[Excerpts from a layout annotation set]
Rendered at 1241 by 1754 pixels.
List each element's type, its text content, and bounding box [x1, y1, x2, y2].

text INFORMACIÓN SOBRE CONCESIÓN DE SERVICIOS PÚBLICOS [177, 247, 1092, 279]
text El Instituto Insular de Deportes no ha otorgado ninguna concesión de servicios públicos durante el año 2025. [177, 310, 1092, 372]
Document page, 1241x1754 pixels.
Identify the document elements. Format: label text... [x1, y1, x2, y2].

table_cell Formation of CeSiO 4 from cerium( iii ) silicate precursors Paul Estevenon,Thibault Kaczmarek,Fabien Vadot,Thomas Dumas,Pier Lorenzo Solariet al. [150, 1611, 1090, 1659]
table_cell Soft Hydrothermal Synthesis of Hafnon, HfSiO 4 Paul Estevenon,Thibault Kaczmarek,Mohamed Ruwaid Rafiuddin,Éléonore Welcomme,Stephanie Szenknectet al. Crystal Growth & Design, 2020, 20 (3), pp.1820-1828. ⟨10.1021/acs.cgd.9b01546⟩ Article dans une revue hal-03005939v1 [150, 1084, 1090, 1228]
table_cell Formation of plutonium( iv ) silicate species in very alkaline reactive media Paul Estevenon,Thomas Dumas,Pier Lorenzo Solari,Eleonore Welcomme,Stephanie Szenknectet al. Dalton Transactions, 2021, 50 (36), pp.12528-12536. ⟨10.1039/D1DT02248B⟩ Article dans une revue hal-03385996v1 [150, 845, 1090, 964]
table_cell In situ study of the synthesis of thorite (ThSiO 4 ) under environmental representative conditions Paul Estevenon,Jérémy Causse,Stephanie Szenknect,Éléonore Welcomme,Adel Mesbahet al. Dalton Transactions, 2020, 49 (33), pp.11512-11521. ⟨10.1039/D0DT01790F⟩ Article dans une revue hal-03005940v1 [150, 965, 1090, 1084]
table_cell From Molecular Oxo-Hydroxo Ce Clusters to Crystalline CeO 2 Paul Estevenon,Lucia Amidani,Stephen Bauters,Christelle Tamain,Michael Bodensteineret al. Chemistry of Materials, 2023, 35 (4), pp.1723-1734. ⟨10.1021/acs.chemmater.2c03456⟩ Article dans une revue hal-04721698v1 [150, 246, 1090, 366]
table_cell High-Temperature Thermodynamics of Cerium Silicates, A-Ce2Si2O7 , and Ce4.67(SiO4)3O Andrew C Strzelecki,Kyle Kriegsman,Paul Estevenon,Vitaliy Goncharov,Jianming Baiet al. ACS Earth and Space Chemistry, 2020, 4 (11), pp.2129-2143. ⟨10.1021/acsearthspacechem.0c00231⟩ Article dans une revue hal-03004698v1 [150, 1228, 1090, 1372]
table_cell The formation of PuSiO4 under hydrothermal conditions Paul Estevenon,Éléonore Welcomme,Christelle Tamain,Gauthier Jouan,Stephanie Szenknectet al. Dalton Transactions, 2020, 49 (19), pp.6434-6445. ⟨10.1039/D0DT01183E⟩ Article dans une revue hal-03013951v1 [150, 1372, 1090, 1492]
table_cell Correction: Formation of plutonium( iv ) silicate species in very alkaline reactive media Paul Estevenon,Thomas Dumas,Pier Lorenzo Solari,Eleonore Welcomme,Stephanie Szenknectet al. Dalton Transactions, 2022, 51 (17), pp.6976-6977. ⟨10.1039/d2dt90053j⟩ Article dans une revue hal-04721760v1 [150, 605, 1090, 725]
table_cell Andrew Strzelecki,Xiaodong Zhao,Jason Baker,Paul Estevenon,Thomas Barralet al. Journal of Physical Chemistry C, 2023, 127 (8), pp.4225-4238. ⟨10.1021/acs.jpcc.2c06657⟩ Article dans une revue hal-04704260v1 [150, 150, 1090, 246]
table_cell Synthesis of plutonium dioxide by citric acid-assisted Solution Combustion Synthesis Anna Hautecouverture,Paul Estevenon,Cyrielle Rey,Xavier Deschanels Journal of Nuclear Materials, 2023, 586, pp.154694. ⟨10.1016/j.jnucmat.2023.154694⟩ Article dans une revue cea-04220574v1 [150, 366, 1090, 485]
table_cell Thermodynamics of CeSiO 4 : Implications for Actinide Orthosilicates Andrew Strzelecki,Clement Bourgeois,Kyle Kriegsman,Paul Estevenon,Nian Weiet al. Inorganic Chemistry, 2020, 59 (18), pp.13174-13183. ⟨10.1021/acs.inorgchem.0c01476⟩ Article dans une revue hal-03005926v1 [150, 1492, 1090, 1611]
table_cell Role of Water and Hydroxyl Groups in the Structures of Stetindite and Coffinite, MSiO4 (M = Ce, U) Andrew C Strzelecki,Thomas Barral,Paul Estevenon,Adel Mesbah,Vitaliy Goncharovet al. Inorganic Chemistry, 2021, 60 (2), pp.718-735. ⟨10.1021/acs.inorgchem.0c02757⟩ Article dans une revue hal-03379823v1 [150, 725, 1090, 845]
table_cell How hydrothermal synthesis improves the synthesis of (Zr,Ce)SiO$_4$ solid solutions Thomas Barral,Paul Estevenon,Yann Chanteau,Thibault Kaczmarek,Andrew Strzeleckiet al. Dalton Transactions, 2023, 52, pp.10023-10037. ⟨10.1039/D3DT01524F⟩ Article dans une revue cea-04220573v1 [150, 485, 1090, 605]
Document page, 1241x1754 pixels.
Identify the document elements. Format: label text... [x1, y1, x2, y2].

- **Task instructions**
Reproduce all the items, switching each "Dalton Transactions" to "Dalton Trans." and leaving every other character as it is.

- **The response**
Rendered at 1241 by 1754 pixels.
List each element's type, its text content, and bounding box [x1, y1, x2, y2].

text INFORMACIÓN SOBRE CONCESIÓN DE SERVICIOS PÚBLICOS [177, 247, 1092, 279]
text El Instituto Insular de Deportes no ha otorgado ninguna concesión de servicios públicos durante el año 2025. [177, 310, 1092, 372]
Document page, 1241x1754 pixels.
Identify the document elements. Format: label text... [x1, y1, x2, y2].

table_cell Formation of CeSiO 4 from cerium( iii ) silicate precursors Paul Estevenon,Thibault Kaczmarek,Fabien Vadot,Thomas Dumas,Pier Lorenzo Solariet al. [150, 1611, 1090, 1659]
table_cell Soft Hydrothermal Synthesis of Hafnon, HfSiO 4 Paul Estevenon,Thibault Kaczmarek,Mohamed Ruwaid Rafiuddin,Éléonore Welcomme,Stephanie Szenknectet al. Crystal Growth & Design, 2020, 20 (3), pp.1820-1828. ⟨10.1021/acs.cgd.9b01546⟩ Article dans une revue hal-03005939v1 [150, 1084, 1090, 1228]
table_cell Formation of plutonium( iv ) silicate species in very alkaline reactive media Paul Estevenon,Thomas Dumas,Pier Lorenzo Solari,Eleonore Welcomme,Stephanie Szenknectet al. Dalton Trans., 2021, 50 (36), pp.12528-12536. ⟨10.1039/D1DT02248B⟩ Article dans une revue hal-03385996v1 [150, 845, 1090, 964]
table_cell In situ study of the synthesis of thorite (ThSiO 4 ) under environmental representative conditions Paul Estevenon,Jérémy Causse,Stephanie Szenknect,Éléonore Welcomme,Adel Mesbahet al. Dalton Trans., 2020, 49 (33), pp.11512-11521. ⟨10.1039/D0DT01790F⟩ Article dans une revue hal-03005940v1 [150, 965, 1090, 1084]
table_cell From Molecular Oxo-Hydroxo Ce Clusters to Crystalline CeO 2 Paul Estevenon,Lucia Amidani,Stephen Bauters,Christelle Tamain,Michael Bodensteineret al. Chemistry of Materials, 2023, 35 (4), pp.1723-1734. ⟨10.1021/acs.chemmater.2c03456⟩ Article dans une revue hal-04721698v1 [150, 246, 1090, 366]
table_cell High-Temperature Thermodynamics of Cerium Silicates, A-Ce2Si2O7 , and Ce4.67(SiO4)3O Andrew C Strzelecki,Kyle Kriegsman,Paul Estevenon,Vitaliy Goncharov,Jianming Baiet al. ACS Earth and Space Chemistry, 2020, 4 (11), pp.2129-2143. ⟨10.1021/acsearthspacechem.0c00231⟩ Article dans une revue hal-03004698v1 [150, 1228, 1090, 1372]
table_cell The formation of PuSiO4 under hydrothermal conditions Paul Estevenon,Éléonore Welcomme,Christelle Tamain,Gauthier Jouan,Stephanie Szenknectet al. Dalton Trans., 2020, 49 (19), pp.6434-6445. ⟨10.1039/D0DT01183E⟩ Article dans une revue hal-03013951v1 [150, 1372, 1090, 1492]
table_cell Correction: Formation of plutonium( iv ) silicate species in very alkaline reactive media Paul Estevenon,Thomas Dumas,Pier Lorenzo Solari,Eleonore Welcomme,Stephanie Szenknectet al. Dalton Trans., 2022, 51 (17), pp.6976-6977. ⟨10.1039/d2dt90053j⟩ Article dans une revue hal-04721760v1 [150, 605, 1090, 725]
table_cell Andrew Strzelecki,Xiaodong Zhao,Jason Baker,Paul Estevenon,Thomas Barralet al. Journal of Physical Chemistry C, 2023, 127 (8), pp.4225-4238. ⟨10.1021/acs.jpcc.2c06657⟩ Article dans une revue hal-04704260v1 [150, 150, 1090, 246]
table_cell Synthesis of plutonium dioxide by citric acid-assisted Solution Combustion Synthesis Anna Hautecouverture,Paul Estevenon,Cyrielle Rey,Xavier Deschanels Journal of Nuclear Materials, 2023, 586, pp.154694. ⟨10.1016/j.jnucmat.2023.154694⟩ Article dans une revue cea-04220574v1 [150, 366, 1090, 485]
table_cell Thermodynamics of CeSiO 4 : Implications for Actinide Orthosilicates Andrew Strzelecki,Clement Bourgeois,Kyle Kriegsman,Paul Estevenon,Nian Weiet al. Inorganic Chemistry, 2020, 59 (18), pp.13174-13183. ⟨10.1021/acs.inorgchem.0c01476⟩ Article dans une revue hal-03005926v1 [150, 1492, 1090, 1611]
table_cell Role of Water and Hydroxyl Groups in the Structures of Stetindite and Coffinite, MSiO4 (M = Ce, U) Andrew C Strzelecki,Thomas Barral,Paul Estevenon,Adel Mesbah,Vitaliy Goncharovet al. Inorganic Chemistry, 2021, 60 (2), pp.718-735. ⟨10.1021/acs.inorgchem.0c02757⟩ Article dans une revue hal-03379823v1 [150, 725, 1090, 845]
table_cell How hydrothermal synthesis improves the synthesis of (Zr,Ce)SiO$_4$ solid solutions Thomas Barral,Paul Estevenon,Yann Chanteau,Thibault Kaczmarek,Andrew Strzeleckiet al. Dalton Trans., 2023, 52, pp.10023-10037. ⟨10.1039/D3DT01524F⟩ Article dans une revue cea-04220573v1 [150, 485, 1090, 605]
Document page, 1241x1754 pixels.
Identify the document elements. Format: label text... [x1, y1, x2, y2].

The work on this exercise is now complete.